Ministre d’hier, d’aujourd’hui, de demain…
même projet et même offensive contre la voie professionnelle

Les lycées professionnels forment à des métiers qui, pour beaucoup, sont en première ligne en cette période (hôtesses de caisse, aide et service à la personne, routier, ouvrier·e de production, agent·e administratif·ve…). La nécessité de repenser et renforcer, dès maintenant, les formations qui mènent à ces métiers est indispensable. Or, le ministre persiste à mettre en œuvre ses réformes « d’hier » sans prendre en compte la réalité présente et la crise économique à venir.
Pour preuve, le conseil supérieur de l’éducation (CSE), qui s’est tenu hier, a dû s’exprimer sur des projets conçus avant le confinement et non essentiels, qui fragiliseront toujours plus la voie professionnelle dès la rentrée 2020.

Le ministre décide de supprimer le brevet d’études professionnelles (BEP), alors que la crise sanitaire va déboucher sur une crise économique d’ampleur, le BEP sécurise pourtant le parcours scolaire et professionnel des jeunes et reste un rempart contre les sorties sans qualification. Cette suppression est une erreur majeure pour les jeunes les plus en difficulté socialement qui vont subir de plein fouet les effets de cette crise.
Le ministre décide de généraliser les familles de métiers, dispositif pourtant rejeté par les personnels car il déprofessionnalise les filières. La nécessité de conforter les savoirs professionnels est complètement ignorée.
Le ministre décide d’alourdir les épreuves du bac pro quand en parallèle il fait perdre beaucoup d’heures d’enseignement aux élèves.
L’ensemble des décisions imposées hier en CSE sont hors sols et encore plus absurdes en cette période car elles ne répondent aucunement aux vraies questions ni aux enjeux à venir !
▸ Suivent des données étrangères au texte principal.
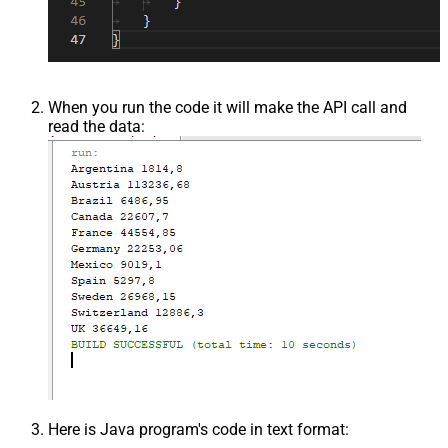
When you run the code it will make the API call and
read the data:
Here is Java program's code in text format: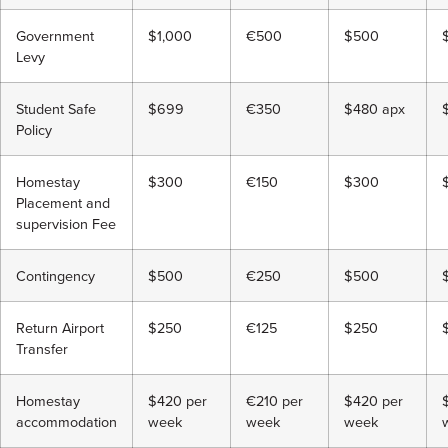
Government
$1,000
€500
$500
Levy
Student Safe
$699
€350
$480 apx
Policy
Homestay
$300
€150
$300
Placement and
supervision Fee
Contingency
$500
€250
$500
Return Airport
$250
€125
$250
Transfer
Homestay
$420 per
€210 per
$420 per
accommodation
week
week
week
Valoriser les métiers considérés comme essentiels doit devenir une priorité. Cela consiste en une amélioration des conditions de travail, une revalorisation salariale mais aussi un renforcement de la formation initiale.
Pour le SNUEP-FSU, la crise sanitaire que nous traversons nécessite un grand plan d’investissement notamment en postes, donc en personnels, car les jeunes que nous scolarisons auront encore plus besoin d’heures de formation et d’accompagnement pour dépasser toutes les difficultés accumulées pendant ce confinement.
Le SNUEP-FSU demande des ouvertures de classes pour accueillir, dès septembre prochain, les jeunes qui seront nombreuses et nombreux à ne pas trouver de contrat d’apprentissage ou de professionnalisation du fait des difficultés économiques accrues des petites et moyennes entreprises.

Pour le SNUEP-FSU : il est essentiel de conforter les diplômes professionnels, de redonner du temps disciplinaire pour renforcer les savoirs généraux et professionnels et d’en finir avec des dispositifs et des réformes contraires à ces objectifs légitimes.
Le SNUEP-FSU combattra toutes les offensives du ministre contre la formation professionnelle initiale des jeunes.
Pour le SNUEP-FSU la voie professionnelle a besoin de projets ambitieux et d’un investissement d’ampleur pour répondre aux enjeux sociaux, économiques et écologiques de demain.